Every year, the courses that could be referred to as the top courses get a barrage of applications into their departments. Such courses are as we have mentioned above. What the admission bodies of these institutions and departments do is to up the cut-off points for admission so that they can get the best candidates into these “top” departments.

Moving down the rung, Education departments and colleges will be waiting for the “leftovers” or those candidates that could not score high in JAMB UTME to apply for their programs. What this means is that such candidates with low JAMB scores are the ones getting into our colleges of education, and most of the time, because that is the only choice left for them.

Why we should be worried!

Let us look at colleges of education, their purpose, expected qualifications upon graduation, and the relevant career trajectory of their graduates.

The system of the College of Education system is one of the tripods of tertiary education in Nigeria, with the others being universities and polytechnics and it has the main purpose of training teachers who will be awarded the minimum teaching qualification known as the Nigerian Certificate of Education (NCE).

Being pivotal to national development, the Nigerian government took a bold step in teacher education in the early 1960s, establishing a higher level of teacher training institution, known as Advanced Teachers’ Colleges to train teachers for the primary schools.
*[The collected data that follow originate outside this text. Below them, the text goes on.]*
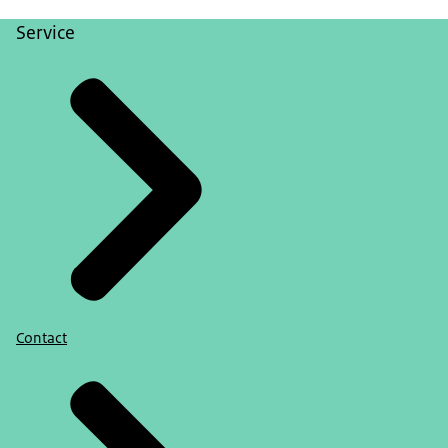
Service
Contact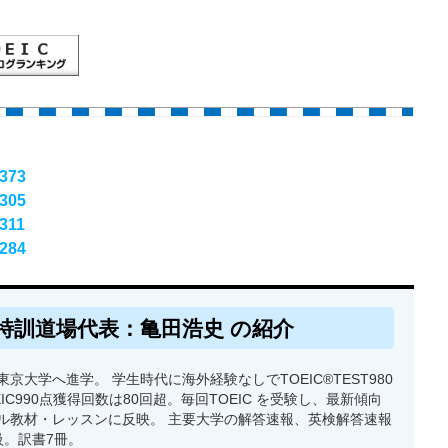
373
305
311
284
特訓道場代表：亀田浩史 の紹介
京大学へ進学。 学生時代に海外経験なしでTOEIC®TEST980
EIC990点獲得回数は80回超。毎回TOEIC を受験し、最新傾向
ル教材・レッスンに反映。 主要大学の解答速報、英検解答速報
級。訳書7冊。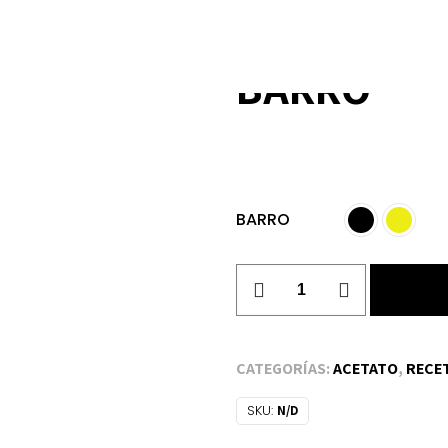
BARRO
BARRO
BARRO
cantidad
CATEGORÍAS:
ACETATO
,
RECE
SKU:
N/D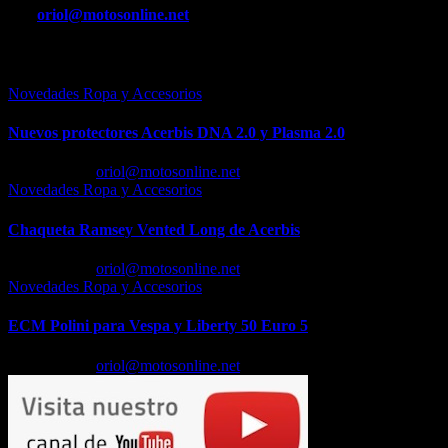
entradas
Por
oriol@motosonline.net
Entrada relacionada
Novedades Ropa y Accesorios
Nuevos protectores Acerbis DNA 2.0 y Plasma 2.0
Feb 23, 2026
oriol@motosonline.net
Novedades Ropa y Accesorios
Chaqueta Ramsey Vented Long de Acerbis
Feb 18, 2026
oriol@motosonline.net
Novedades Ropa y Accesorios
ECM Polini para Vespa y Liberty 50 Euro 5
Feb 17, 2026
oriol@motosonline.net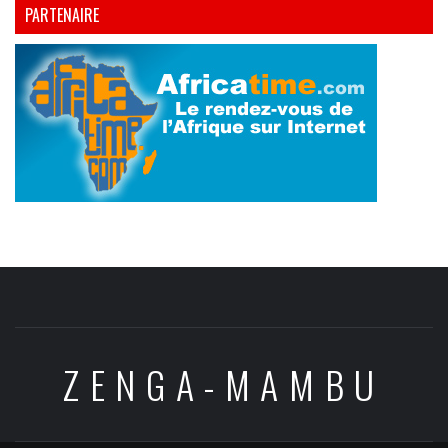
PARTENAIRE
ZENGA-MAMBU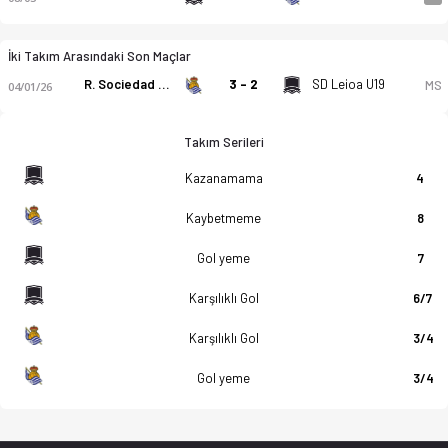
İki Takım Arasındaki Son Maçlar
R. Sociedad U19
3 - 2
SD Leioa U19
MS
04/01/26
Takım Serileri
Kazanamama
4
Kaybetmeme
8
Gol yeme
7
Karşılıklı Gol
6/7
Karşılıklı Gol
3/4
Gol yeme
3/4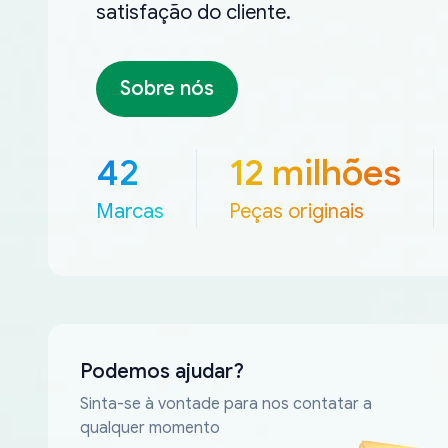
satisfação do cliente.
Sobre nós
42
12 milhões
Marcas
Peças originais
Podemos ajudar?
Sinta-se à vontade para nos contatar a
qualquer momento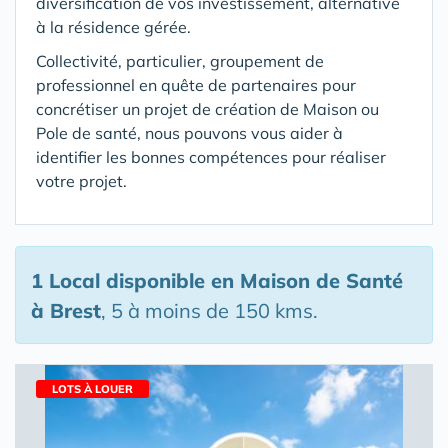
diversification de vos investissement, alternative
à la résidence gérée.
Collectivité, particulier, groupement de
professionnel en quête de partenaires pour
concrétiser un projet de création de Maison ou
Pole de santé, nous pouvons vous aider à
identifier les bonnes compétences pour réaliser
votre projet.
1 Local disponible en Maison de Santé
à Brest
, 5 à moins de 150 kms.
LOTS À LOUER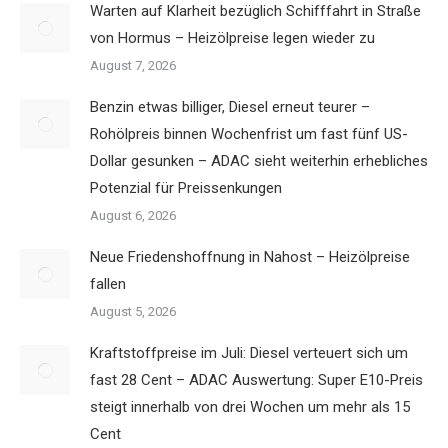
Warten auf Klarheit bezüglich Schifffahrt in Straße
von Hormus – Heizölpreise legen wieder zu
August 7, 2026
Benzin etwas billiger, Diesel erneut teurer –
Rohölpreis binnen Wochenfrist um fast fünf US-
Dollar gesunken – ADAC sieht weiterhin erhebliches
Potenzial für Preissenkungen
August 6, 2026
Neue Friedenshoffnung in Nahost – Heizölpreise
fallen
August 5, 2026
Kraftstoffpreise im Juli: Diesel verteuert sich um
fast 28 Cent – ADAC Auswertung: Super E10-Preis
steigt innerhalb von drei Wochen um mehr als 15
Cent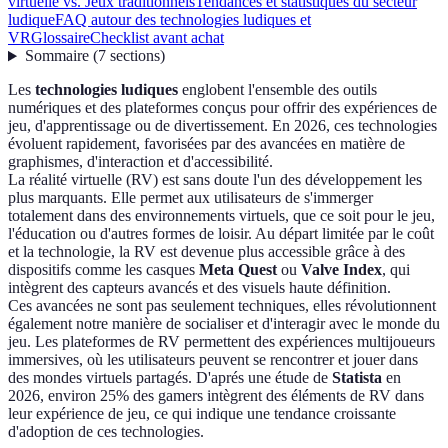
virtuelle vs. Jeux traditionnels
Tendances et statistiques du secteur
ludique
FAQ autour des technologies ludiques et
VR
Glossaire
Checklist avant achat
Sommaire
(
7
sections
)
Les
technologies ludiques
englobent l'ensemble des outils
numériques et des plateformes conçus pour offrir des expériences de
jeu, d'apprentissage ou de divertissement. En 2026, ces technologies
évoluent rapidement, favorisées par des avancées en matière de
graphismes, d'interaction et d'accessibilité.
La réalité virtuelle (RV) est sans doute l'un des développement les
plus marquants. Elle permet aux utilisateurs de s'immerger
totalement dans des environnements virtuels, que ce soit pour le jeu,
l'éducation ou d'autres formes de loisir. Au départ limitée par le coût
et la technologie, la RV est devenue plus accessible grâce à des
dispositifs comme les casques
Meta Quest
ou
Valve Index
, qui
intègrent des capteurs avancés et des visuels haute définition.
Ces avancées ne sont pas seulement techniques, elles révolutionnent
également notre manière de socialiser et d'interagir avec le monde du
jeu. Les plateformes de RV permettent des expériences multijoueurs
immersives, où les utilisateurs peuvent se rencontrer et jouer dans
des mondes virtuels partagés. D'aprés une étude de
Statista
en
2026, environ 25% des gamers intègrent des éléments de RV dans
leur expérience de jeu, ce qui indique une tendance croissante
d'adoption de ces technologies.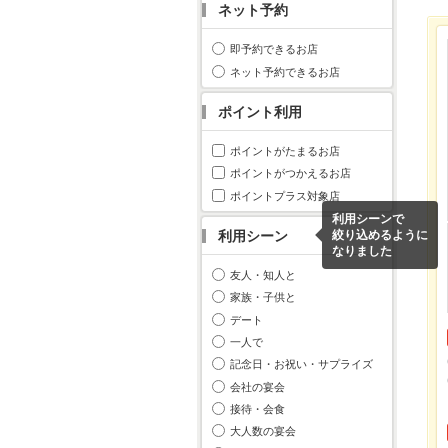
ネット予約
即予約できるお店
ネット予約できるお店
ポイント利用
ポイントがたまるお店
ポイントがつかえるお店
ポイントプラス対象店
利用シーンで
利用シーン
絞り込めるように
なりました
友人・知人と
家族・子供と
デート
一人で
記念日・お祝い・サプライズ
会社の宴会
接待・会食
大人数の宴会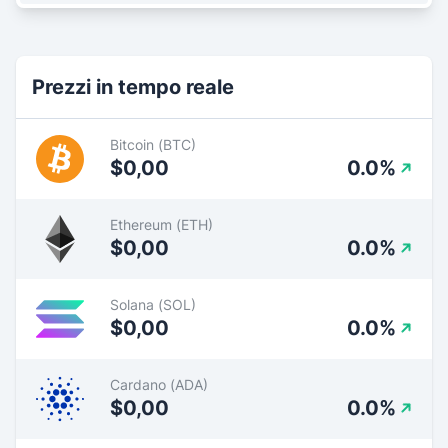
Prezzi in tempo reale
Bitcoin (BTC)
$0,00
0.0%
Ethereum (ETH)
$0,00
0.0%
Solana (SOL)
$0,00
0.0%
Cardano (ADA)
$0,00
0.0%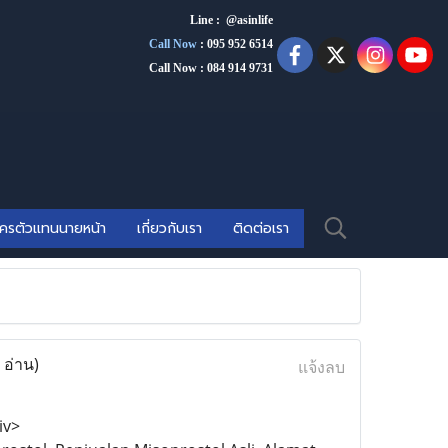
Line : @asinlife
Call Now
:
095 952 6514
Call Now : 084 914 9731
ัครตัวแทนนายหน้า
เกี่ยวกับเรา
ติดต่อเรา
 อ่าน)
แจ้งลบ
iv>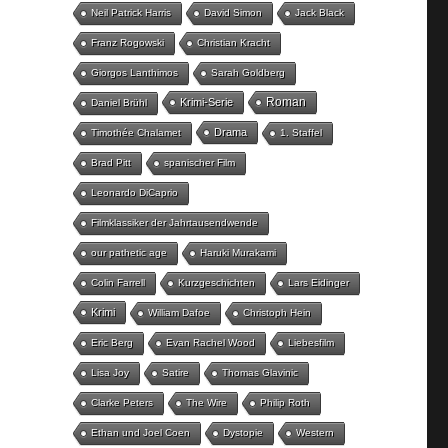
Neil Patrick Harris
David Simon
Jack Black
Franz Rogowski
Christian Kracht
Giorgos Lanthimos
Sarah Goldberg
Roman
Krimi-Serie
Daniel Brühl
Drama
Timothée Chalamet
1. Staffel
Brad Pitt
spanischer Film
Leonardo DiCaprio
Filmklassiker der Jahrtausendwende
our pathetic age
Haruki Murakami
Colin Farrell
Kurzgeschichten
Lars Eidinger
Krimi
William Dafoe
Christoph Hein
Eric Berg
Evan Rachel Wood
Liebesfilm
Lisa Joy
Satire
Thomas Glavinic
Clarke Peters
The Wire
Philip Roth
Ethan und Joel Coen
Dystopie
Western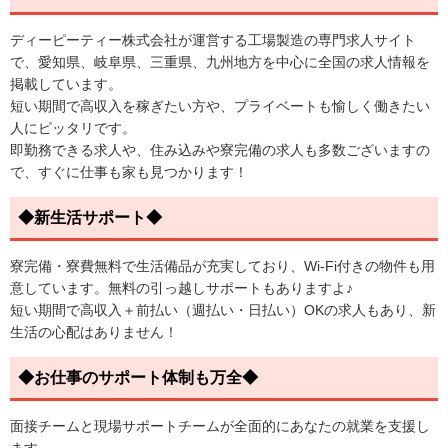
ディーピーティー株式会社が運営する工場製造の専門求人サイト
で、愛知県、岐阜県、三重県、九州地方を中心に全国の求人情報を
掲載しています。
短い期間で高収入を稼ぎたい方や、プライベートも愉しく働きたい
人にピッタリです。
即勤務できる求人や、住み込みや寮完備の求人も多数ございますの
で、すぐに仕事も家も見つかります！
◆新生活サポート◆
寮完備・寮費無料で生活備品が充実しており、Wi-Fi付きの物件も用
意しています。無料の引っ越しサポートもありますよ♪
短い期間で高収入＋前払い（週払い・日払い）OKの求人もあり、新
生活の心配はありません！
◆お仕事のサポート体制も万全◆
面接チームと現場サポートチームが全面的にあなたの就業を支援し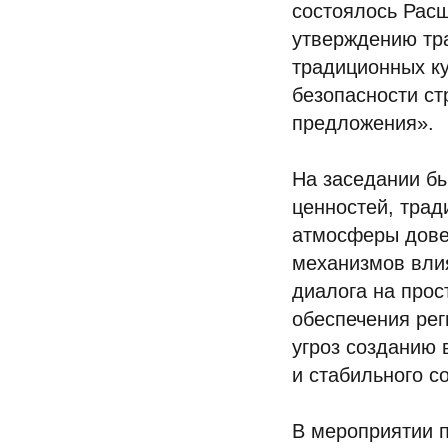
состоялось Рас
утверждению тр
традиционных ку
безопасности ст
предложения».
На заседании бы
ценностей, тра
атмосферы довер
механизмов вли
диалога на прос
обеспечения рег
угроз созданию
и стабильного с
В мероприятии п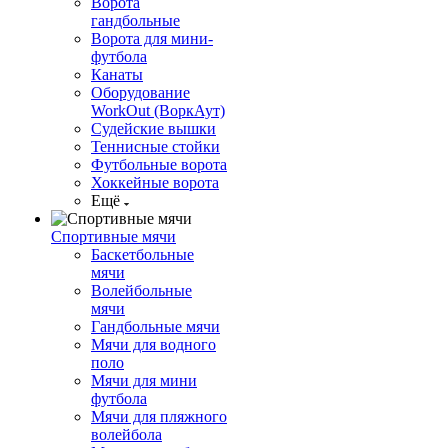
Ворота
гандбольные
Ворота для мини-
футбола
Канаты
Оборудование
WorkOut (ВоркАут)
Судейские вышки
Теннисные стойки
Футбольные ворота
Хоккейные ворота
Ещё
Спортивные мячи
Баскетбольные
мячи
Волейбольные
мячи
Гандбольные мячи
Мячи для водного
поло
Мячи для мини
футбола
Мячи для пляжного
волейбола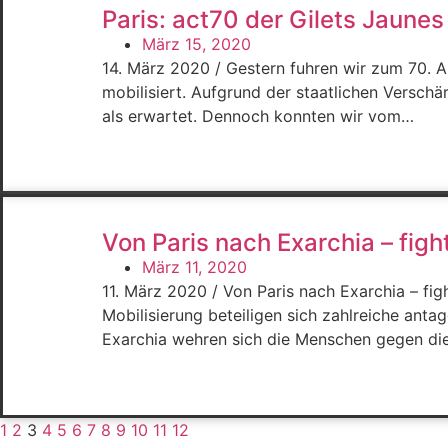
Paris: act70 der Gilets Jaunes
März 15, 2020
14. März 2020 / Gestern fuhren wir zum 70. 
mobilisiert. Aufgrund der staatlichen Verschä
als erwartet. Dennoch konnten wir vom…
Von Paris nach Exarchia – figh
März 11, 2020
11. März 2020 / Von Paris nach Exarchia – fi
Mobilisierung beteiligen sich zahlreiche anta
Exarchia wehren sich die Menschen gegen di
1
2
3
4
5
6
7
8
9
10
11
12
Only four of these colleges existed back then: Advance Teachers College, Ondo; Advanced Teachers College, Zaria; Advanced Teachers College, Kano; and Alvan Ikoku Advanced Teachers College.

The Ashby Commission report in 1958 condemned the quality of teachers in Nigerian schools then and raised the need for higher grade or more qualified teachers This report gave birth to those institutions to transform into today’s colleges of education. This they did in recognition of the fact that early childhood is a child’s formative years where they learn a lot of things that serve as the foundation for the things they would later learn in life within their families, from the communities, and learning institutions.

Most of the teachers’ colleges established in the 1960s made reasonable contributions to the development of teacher education in the country. Today, these Colleges of Education have taken on the challenge of training teachers for not only the primary schools but also the lower secondary school level.

As we mentioned earlier, most students that found themselves in the colleges of education did so as a matter of last resort or as an afterthought as against having to passion for the courses or being academically excellent.

Can one give what they don’t have?

It brings the question of what knowledge these kinds of graduates who are hardly passionate about teaching nor academically excellent seek to impart to their pupils and students.

Should we consider that the point of establishing the colleges of education has been defeated since the only candidates that they seek to admit are those that may be academically deficient?

Would increasing the cut-off point into colleges of education help abate the admittance of academically deficient students thereby leading to these institutions churning out more qualified teachers?